Give Me Liberty and Death: Assisted Suicide in Oregon

By Campbell, Courtney S. | The Christian Century, May 5, 1999 | Go to article overview

Give Me Liberty and Death: Assisted Suicide in Oregon


Campbell, Courtney S., The Christian Century


A 43-year-old Oregon man is progressively paralyzed by the advance of amyotrophic lateral sclerosis (ALS). Cared for by a hospice and his family in his travel trailer, the man requests a lethal dose of medication so that he can end his life. A physician, acting under the state's Death with Dignity law, prescribes a sufficient supply of barbiturates. The man uses a straw to mix the barbiturates with a chocolate nutrition drink. When his paralysis makes it difficult for him to swallow the mixture, a brother-in-law helps the man to die, though the brother-in-law refuses to talk about how he did it (the Oregonian, March 11, 1999).

A new professional and moral era in medicine began in Oregon in 1998--the state entered a brave new world in which physicians assume the responsibility for hastening the death of their terminally ill patients, and patients determine the timing, circumstances and means of their deaths. Patients now can give their physicians a revolutionary command: "Give me liberty and give me death." How and why did this come about?

Oregon is a state that takes immense pride in its pioneer history. As people pushed westward in the 19th century, they left behind older social patterns and moral and religious traditions. That frontier spirit is still alive. Oregon's approach to assisted suicide displays the ethos and sentiments of libertarianism: personal autonomy, choice and self-determination are regarded as sovereign, and institutions with authoritarian pretensions, whether the government, the church or professional associations, are viewed with suspicion.

The Oregon Death with Dignity Act exemplifies both this ethos and the frontier imperative to continually expand and revise boundaries. Those who formulated the act had three purposes in mind: 1) To provide terminally ill patients with the right to "a humane and dignified death" through ingestion of a lethal medication; 2) to provide physicians with immunity from legal and professional sanction for participating (whether by offering a diagnosis, providing information or writing a prescription) in hastening patients' deaths; 3) to assure the public that such a practice could be subject to regulation and public accountability (in contrast to the unregulated methods of Dr. Jack Kevorkian and the absence of accountability of physicians in the Netherlands).

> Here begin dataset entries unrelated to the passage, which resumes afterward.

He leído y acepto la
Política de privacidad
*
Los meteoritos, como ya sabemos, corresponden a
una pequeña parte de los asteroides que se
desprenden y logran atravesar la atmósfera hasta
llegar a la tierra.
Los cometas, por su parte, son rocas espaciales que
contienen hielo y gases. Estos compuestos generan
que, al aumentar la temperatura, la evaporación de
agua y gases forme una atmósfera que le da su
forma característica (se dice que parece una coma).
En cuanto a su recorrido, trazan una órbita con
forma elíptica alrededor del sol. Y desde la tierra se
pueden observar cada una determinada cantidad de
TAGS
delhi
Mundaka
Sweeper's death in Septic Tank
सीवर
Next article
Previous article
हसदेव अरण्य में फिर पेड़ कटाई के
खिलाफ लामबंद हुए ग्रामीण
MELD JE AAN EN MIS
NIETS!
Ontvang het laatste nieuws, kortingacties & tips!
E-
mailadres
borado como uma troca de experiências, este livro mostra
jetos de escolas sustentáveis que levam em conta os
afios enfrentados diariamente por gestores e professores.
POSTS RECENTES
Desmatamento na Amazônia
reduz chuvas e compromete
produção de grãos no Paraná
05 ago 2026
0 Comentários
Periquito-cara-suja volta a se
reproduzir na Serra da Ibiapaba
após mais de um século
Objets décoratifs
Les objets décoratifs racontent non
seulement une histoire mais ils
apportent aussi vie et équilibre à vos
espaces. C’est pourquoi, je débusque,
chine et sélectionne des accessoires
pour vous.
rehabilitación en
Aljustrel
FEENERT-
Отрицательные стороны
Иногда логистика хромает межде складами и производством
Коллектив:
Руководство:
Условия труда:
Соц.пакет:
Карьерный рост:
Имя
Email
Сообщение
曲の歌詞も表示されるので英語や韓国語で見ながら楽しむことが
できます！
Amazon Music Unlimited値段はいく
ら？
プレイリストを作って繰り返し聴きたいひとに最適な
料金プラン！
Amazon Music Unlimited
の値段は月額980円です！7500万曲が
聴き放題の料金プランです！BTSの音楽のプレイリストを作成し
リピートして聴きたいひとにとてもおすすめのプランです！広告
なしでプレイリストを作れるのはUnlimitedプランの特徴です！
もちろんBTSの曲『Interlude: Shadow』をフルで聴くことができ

The Death with Dignity Act was initially approved by voters in 1994, though legal appeals postponed its implementation until fall 1997. It made Oregon the first jurisdiction in the world to give physicians the legal permission to assist in the suicide of terminally ill patients. The law was widely heralded as illustrating the "pioneering" role of Oregon in patient-directed medical practice and in ensuring "dignity" at death.

While the language of dignity and compassion gave the act its conceptual foundation, the legislation's practical focus was on enabling physicians to write prescription for lethal medication. What follows such authorization is largely unregulated and ambiguous, as the opening story illustrates; the state's deputy attorney acknowledges that the act is silent on many questions about implementation.

What the act does make clear are certain rights and responsibilities of both patients and physicians prior to the writing of the prescription. For example, adults with a diagnosed terminal illness (meaning that according to reasonable medical judgment, the patient's life expectancy is less than six months) have the right to request medication that will end life in a "humane and dignified" manner. (The act does not refer to the patient's request or the physician's action by the term "physician-assisted suicide.") Patients may ask for information about their diagnosis and prognosis; about the potential risks and probable results of ingesting lethal medication; and about alternatives, including palliative care and hospice. They may rescind their request.